Black women who have made a difference - Part 1
Madam C.J. Walker
Madam C.J. Walker, born Sarah Breedlove, was an entrepreneur, philanthropist, and political activist. And way before Beyoncé and Oprah, she became one of the wealthiest African American women in the US. One of the most successful African American business owners ever. This was in the late nineteenth century. Imagine the adversity set upon her, and yet somehow developing and marketing a line of beauty and hair product for black women, she made her mark and her fortune. Then she gave back through her philanthropy and activism. A brilliant and tenacious businesswoman, Walker began by selling door-to-door.
Mary McLeod Bethune
Struggling to balance school with working on a plantation to help support her family, Mary McLeod Bethune became an educator. She founded the Daytona Educational and Industrial Institute for girls in 1904. If that wasn’t enough, Bethune's successful stewardship and fundraising for the school eventually lead to a 1932 merger with the Cookman Institute to form today’s Bethune-Cookman University, a historically black college.
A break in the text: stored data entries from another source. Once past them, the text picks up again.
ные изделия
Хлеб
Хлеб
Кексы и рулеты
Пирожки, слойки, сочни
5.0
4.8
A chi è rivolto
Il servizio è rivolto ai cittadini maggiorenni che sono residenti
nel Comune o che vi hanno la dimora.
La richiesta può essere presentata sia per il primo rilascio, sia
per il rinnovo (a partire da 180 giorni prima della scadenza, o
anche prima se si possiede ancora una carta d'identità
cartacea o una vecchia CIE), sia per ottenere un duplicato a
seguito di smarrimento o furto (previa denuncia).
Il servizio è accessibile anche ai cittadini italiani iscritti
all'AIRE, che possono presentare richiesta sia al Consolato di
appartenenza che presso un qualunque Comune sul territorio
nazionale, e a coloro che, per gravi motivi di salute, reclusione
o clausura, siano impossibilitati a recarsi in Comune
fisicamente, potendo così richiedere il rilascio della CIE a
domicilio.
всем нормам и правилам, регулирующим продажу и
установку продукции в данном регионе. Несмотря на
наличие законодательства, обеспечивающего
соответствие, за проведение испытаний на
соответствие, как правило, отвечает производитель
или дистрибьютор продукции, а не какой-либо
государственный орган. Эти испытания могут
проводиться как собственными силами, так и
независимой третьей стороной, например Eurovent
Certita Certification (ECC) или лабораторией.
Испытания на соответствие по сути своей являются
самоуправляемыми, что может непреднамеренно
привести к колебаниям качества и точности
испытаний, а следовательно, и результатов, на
Bethune's educational leadership and advocacy efforts also positioned her as a civic-leader and political activist. She earned a number of presidential appointments. Bethune was the first African-American woman to be involved in the White House and served as the informal 'race leader at large'" under Franklin D. Roosevelt. A former plantation owner, and yet she to achieved all this, and so much more.
Sojourner Truth
A true woman’s activist, Sojourner Truth escaped from slavery in her late 20s with an infant son.